Instead, I was thinking about a more broad discussion that reflects the opening of this thread, the opening talk structure would look like this:

  • What an SNN simulator in Julia is supposed to achieve (experimenting with new neuron models and protocols versus large scale simulations), can Conductor.jl cover the whole spectrum of simulation types? Or a different, compatible package would rather do the job?

  • What would such a simulator look like (I personally really like the ideas behind AStupidBear/SNN [2])? How do you instantiate new models and define the equations such that it stays flexible and fast?

  • And how do you achieve it? Is EqDiff.jl support the best for all models, or when we move towards more abstract types of neurons we better have time-step-based models? and can we use shared memory parallelism or Cuda in that case?

I think that there are several people who are more competent than me for opening this discussion (like many of the people who answered this thread), but I would really like to build it up and see if we can get to a community consensus on what is worth to work on.

So I will wrap up the discussion that has been going on here and hope that the same people will join during the BoF. I will keep this thread posted on the talk I intend to prepare to open the discussion so that we can keep in it all the relevant discussion points.

Best,
Alessio

[1] W. Nicola and C. Clopath, ‘Supervised learning in spiking neural networks with FORCE training’, Nature Communications, vol. 8, no. 1, p. 2208, Dec. 2017, doi: 10/gcr4j2.
[2] GitHub - AStupidBear/SpikingNeuralNetworks.jl: Julia Spiking Neural Network Simulator

I proposed this BoF for JuliaConf22:

As said in previous posts, I would be happy to collaborate with others in building up the introductory talk.
I will keep you updated with the content of the introductory talk in the coming months.

────────────────────

## Study questions
A – According to the post, which conference was the BoF proposed for?
B – Rewrite the stretch of the post from "Instead, I was" through "do the job?", replacing "simulator" with "framework".

────────────────────

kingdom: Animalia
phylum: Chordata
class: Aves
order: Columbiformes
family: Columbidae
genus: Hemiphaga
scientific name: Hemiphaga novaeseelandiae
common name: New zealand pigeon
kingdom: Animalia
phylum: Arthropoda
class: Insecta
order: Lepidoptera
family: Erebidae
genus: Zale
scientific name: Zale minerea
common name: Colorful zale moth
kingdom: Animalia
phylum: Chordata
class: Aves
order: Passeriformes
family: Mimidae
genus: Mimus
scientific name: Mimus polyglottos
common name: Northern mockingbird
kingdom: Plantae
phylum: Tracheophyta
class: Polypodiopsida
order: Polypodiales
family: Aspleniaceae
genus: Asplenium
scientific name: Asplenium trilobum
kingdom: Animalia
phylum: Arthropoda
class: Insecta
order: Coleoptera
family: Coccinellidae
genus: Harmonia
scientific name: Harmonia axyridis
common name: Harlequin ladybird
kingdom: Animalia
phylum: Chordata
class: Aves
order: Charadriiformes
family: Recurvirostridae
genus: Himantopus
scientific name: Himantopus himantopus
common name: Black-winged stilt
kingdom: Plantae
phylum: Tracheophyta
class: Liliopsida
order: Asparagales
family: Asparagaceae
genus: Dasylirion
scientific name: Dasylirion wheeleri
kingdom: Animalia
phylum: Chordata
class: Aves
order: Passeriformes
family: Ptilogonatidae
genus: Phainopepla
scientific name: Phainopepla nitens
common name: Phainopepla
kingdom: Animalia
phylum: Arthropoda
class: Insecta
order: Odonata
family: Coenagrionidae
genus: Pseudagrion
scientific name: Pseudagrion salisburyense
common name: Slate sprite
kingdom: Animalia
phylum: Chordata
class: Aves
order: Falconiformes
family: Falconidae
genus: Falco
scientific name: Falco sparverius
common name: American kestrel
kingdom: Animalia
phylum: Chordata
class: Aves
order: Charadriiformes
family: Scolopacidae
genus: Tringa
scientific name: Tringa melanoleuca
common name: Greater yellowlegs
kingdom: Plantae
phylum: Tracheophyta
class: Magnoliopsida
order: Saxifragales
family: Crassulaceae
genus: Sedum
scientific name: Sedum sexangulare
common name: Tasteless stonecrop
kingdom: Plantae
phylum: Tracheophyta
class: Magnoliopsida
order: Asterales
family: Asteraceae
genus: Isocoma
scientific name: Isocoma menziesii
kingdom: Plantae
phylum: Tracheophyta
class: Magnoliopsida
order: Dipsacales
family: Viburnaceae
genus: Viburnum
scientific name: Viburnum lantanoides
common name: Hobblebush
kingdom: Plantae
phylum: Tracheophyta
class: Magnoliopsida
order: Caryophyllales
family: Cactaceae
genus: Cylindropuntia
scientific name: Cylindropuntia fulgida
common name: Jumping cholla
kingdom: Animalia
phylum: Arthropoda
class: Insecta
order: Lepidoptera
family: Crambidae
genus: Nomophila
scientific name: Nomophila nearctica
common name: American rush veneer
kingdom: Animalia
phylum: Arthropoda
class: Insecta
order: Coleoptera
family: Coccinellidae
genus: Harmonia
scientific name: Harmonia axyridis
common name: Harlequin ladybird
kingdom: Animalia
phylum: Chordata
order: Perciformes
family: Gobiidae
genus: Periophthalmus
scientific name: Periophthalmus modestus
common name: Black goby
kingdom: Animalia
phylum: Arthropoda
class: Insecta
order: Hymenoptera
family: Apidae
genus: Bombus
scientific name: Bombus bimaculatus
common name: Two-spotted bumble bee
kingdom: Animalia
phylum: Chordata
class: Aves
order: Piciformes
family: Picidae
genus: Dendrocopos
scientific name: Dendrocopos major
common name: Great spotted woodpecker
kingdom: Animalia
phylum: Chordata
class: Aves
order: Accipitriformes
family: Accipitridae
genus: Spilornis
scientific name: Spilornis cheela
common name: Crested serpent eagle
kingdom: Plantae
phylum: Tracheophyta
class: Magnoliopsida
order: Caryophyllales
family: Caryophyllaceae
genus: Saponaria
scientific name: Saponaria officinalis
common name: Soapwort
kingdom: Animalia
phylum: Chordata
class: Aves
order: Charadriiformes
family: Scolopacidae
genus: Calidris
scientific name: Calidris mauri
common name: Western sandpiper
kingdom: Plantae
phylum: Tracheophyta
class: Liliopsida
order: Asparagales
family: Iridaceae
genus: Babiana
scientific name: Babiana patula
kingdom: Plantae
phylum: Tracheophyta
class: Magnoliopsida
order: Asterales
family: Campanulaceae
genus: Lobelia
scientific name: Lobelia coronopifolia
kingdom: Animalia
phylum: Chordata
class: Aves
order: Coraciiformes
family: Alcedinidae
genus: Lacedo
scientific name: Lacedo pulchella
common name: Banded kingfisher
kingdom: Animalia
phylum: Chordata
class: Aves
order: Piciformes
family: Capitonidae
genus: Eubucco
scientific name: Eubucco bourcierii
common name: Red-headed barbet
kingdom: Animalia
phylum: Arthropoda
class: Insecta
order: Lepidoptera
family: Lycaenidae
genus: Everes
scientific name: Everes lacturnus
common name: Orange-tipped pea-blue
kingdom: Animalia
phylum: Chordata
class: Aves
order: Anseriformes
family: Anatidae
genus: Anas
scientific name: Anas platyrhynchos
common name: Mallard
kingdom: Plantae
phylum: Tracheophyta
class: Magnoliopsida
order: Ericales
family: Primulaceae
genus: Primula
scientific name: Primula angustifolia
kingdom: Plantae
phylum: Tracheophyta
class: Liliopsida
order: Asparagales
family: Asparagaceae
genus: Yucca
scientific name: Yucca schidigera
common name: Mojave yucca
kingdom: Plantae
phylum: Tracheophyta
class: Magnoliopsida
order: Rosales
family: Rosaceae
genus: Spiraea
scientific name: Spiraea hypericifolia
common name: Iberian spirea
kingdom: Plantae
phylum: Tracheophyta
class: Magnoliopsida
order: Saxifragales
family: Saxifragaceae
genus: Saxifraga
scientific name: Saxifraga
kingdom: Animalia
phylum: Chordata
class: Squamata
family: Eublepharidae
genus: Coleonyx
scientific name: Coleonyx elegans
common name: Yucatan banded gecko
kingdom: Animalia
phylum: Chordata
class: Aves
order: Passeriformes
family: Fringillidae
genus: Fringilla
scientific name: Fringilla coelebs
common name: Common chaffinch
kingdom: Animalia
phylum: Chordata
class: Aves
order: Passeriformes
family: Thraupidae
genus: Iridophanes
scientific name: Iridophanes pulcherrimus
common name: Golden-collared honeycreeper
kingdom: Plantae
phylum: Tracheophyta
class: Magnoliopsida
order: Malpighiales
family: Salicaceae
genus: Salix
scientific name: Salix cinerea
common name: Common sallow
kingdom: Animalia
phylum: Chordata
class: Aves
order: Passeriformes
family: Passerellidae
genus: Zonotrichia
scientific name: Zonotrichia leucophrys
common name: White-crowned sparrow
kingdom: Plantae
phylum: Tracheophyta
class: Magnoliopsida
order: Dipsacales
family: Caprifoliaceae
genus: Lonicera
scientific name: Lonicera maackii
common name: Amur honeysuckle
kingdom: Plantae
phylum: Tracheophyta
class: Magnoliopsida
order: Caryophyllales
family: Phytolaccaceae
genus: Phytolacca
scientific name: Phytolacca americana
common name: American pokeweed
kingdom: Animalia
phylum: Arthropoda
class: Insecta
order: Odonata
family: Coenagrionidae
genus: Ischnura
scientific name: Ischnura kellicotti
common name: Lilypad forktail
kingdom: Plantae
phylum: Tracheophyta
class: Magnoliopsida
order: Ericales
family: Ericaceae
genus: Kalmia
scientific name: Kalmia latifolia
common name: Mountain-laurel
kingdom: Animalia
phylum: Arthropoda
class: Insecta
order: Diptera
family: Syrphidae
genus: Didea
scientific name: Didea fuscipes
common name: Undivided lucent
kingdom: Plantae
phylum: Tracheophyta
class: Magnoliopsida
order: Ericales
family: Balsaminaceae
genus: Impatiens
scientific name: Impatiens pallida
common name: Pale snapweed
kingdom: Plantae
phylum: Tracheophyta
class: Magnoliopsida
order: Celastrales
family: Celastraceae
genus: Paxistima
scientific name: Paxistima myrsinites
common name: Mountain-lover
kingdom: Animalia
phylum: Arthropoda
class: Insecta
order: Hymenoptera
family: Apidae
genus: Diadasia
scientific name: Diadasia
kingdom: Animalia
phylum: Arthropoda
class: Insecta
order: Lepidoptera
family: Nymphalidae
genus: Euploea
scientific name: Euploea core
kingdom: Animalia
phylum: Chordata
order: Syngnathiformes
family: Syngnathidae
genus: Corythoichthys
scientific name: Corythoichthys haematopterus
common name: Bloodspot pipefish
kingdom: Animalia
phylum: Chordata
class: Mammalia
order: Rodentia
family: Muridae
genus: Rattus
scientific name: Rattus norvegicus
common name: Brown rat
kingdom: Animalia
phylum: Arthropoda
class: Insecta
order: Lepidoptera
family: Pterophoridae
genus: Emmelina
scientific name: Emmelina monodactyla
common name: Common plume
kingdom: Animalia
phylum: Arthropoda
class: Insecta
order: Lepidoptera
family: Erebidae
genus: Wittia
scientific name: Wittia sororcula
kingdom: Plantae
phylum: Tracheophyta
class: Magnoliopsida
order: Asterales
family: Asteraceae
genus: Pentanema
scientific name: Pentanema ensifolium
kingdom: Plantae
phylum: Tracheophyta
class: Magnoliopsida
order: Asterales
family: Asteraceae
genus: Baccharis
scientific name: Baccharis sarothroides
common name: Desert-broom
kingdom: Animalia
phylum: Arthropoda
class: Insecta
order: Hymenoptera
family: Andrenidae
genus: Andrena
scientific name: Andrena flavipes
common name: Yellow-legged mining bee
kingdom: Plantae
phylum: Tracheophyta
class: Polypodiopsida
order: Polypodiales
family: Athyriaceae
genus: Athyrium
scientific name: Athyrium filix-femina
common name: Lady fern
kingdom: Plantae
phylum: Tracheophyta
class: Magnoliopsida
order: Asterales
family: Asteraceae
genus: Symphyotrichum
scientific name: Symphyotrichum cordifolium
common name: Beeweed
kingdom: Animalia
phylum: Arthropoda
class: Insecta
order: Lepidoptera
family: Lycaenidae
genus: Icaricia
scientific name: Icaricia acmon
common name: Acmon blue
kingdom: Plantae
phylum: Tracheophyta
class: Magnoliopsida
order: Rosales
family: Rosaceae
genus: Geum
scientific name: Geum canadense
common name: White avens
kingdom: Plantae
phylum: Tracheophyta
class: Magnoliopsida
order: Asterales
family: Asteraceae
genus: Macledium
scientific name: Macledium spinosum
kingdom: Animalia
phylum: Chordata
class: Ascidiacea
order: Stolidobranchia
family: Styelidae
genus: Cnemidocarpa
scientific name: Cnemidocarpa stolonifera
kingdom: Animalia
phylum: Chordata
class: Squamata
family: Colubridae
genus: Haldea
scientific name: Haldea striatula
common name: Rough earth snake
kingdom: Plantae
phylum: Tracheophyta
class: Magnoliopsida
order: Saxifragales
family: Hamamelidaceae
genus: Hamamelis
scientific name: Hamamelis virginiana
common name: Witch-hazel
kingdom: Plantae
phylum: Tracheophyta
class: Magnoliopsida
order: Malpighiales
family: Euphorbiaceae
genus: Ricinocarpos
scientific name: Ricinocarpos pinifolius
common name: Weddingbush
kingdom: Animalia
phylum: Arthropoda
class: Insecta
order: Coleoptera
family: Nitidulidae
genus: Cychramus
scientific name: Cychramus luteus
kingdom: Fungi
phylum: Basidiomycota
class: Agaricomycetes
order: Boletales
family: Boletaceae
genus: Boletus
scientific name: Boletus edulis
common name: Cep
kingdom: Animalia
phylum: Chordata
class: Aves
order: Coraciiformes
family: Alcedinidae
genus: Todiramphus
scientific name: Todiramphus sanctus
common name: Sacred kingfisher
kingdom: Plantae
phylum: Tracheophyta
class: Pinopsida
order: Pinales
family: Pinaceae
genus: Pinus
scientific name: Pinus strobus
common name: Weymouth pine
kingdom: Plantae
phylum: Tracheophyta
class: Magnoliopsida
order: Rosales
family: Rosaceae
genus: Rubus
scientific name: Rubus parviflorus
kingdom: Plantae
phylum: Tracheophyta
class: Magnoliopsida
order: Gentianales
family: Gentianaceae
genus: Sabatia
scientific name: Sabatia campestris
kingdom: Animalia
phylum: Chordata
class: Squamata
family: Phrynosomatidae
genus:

────────────────────

## Solved problems
A – JuliaConf22

B –
Instead, I was thinking about a more broad discussion that reflects the opening of this thread, the opening talk structure would look like this:

  • What an SNN framework in Julia is supposed to achieve (experimenting with new neuron models and protocols versus large scale simulations), can Conductor.jl cover the whole spectrum of simulation types? Or a different, compatible package would rather do the job?